- Directed by: Nancy Savoca
- Written by: Reno
- Starring: Reno
- Release date: 2002;
- Running time: 75 minutes
- Country: United States

= Reno: Rebel without a Pause =

Reno: Rebel without a Pause is a 2002 comedy concert film directed by Nancy Savoca.

==Overview==
A filmed performance of the stage act, Reno: Rebel Without a Pause, starring stand-up comedian Reno. "With a stage presence that suggests a combination of Richard Lewis, Ethel Merman, and a raving derelict, stream-of-consciousness comedian Reno paces the stage like a street-corner prophet, belting out breathless sociopolitical monologues to anyone within shouting range," stated AV Club critic Scott Tobias.
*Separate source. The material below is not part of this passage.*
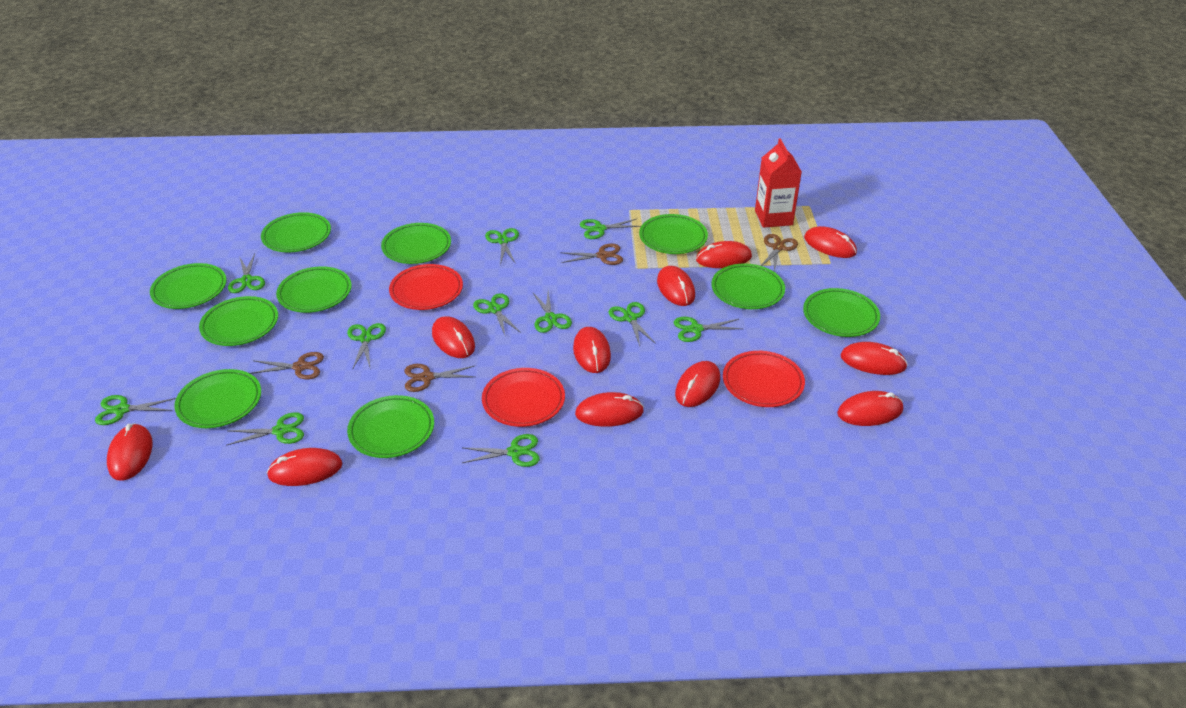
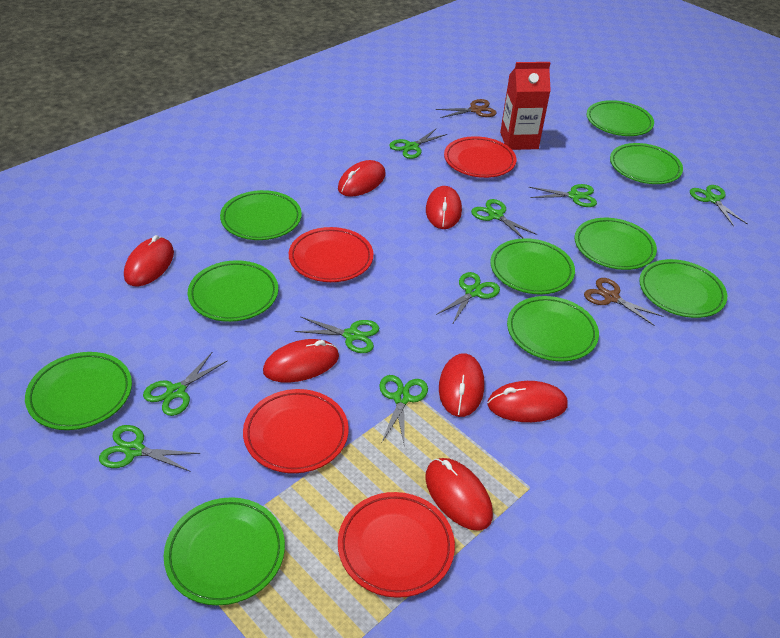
brown scissors: [250,352,324,379] [405,364,475,392] [560,244,623,265] [761,234,798,272] = 4 -> [436,99,497,118] [584,278,664,326] = 2
green scissors: [95,395,176,425] [226,412,304,446] [228,254,265,293] [347,323,386,370] [462,434,540,467] [473,293,521,335] [485,228,519,265] [532,291,572,333] [580,219,641,239] [608,302,656,346] [674,317,742,342] = 11 -> [99,425,200,472] [143,352,227,416] [295,317,379,353] [379,375,428,447] [389,129,447,159] [436,272,500,325] [471,199,537,238] [529,184,597,207] [690,185,747,226] = 9
red mouse: [107,424,153,481] [267,448,342,486] [432,316,475,358] [573,327,611,373] [575,392,644,427] [657,266,695,306] [675,361,720,407] [696,241,752,268] [804,226,857,258] [837,391,903,426] [840,342,908,375] = 11 -> [124,235,174,286] [263,339,339,383] [338,160,385,197] [425,458,493,531] [426,186,462,229] [439,353,484,417] [487,381,568,422] = 7
red plate: [389,264,463,310] [482,368,565,427] [723,351,805,407] = 3 -> [243,389,349,473] [289,227,373,282] [338,492,455,598] [444,136,516,178] = 4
"Instantly identifiable as a New Yorker in her pugnacious manner and adenoidal tone," he adds, "Reno witnessed the fall of the [World Trade Center] towers from her nearby Manhattan apartment building, and her memories vividly recapture the day's surreal quality. Though the sound of the first plane crashing jostled her from a deep slumber, the habitual night owl recalls falling back asleep until friends called her answering machine, pleading for her to get up, all reflexively apologizing for ringing before 1 p.m. She talks about the weird sensation of watching the towers burning outside and on network news simultaneously, a rumor about terrorists with machetes walled up in a local bistro, and a telephone conversation in which her mother, reassured of her immediate health, asks 'What else is new?'"

==Critical reception==
Stephen Holden of The New York Times wrote "If Reno is to the left of liberal on the political spectrum, her tough, funny, rather chaotic show isn't subversive so much as it is nit-picky about the hypocrisies of our time."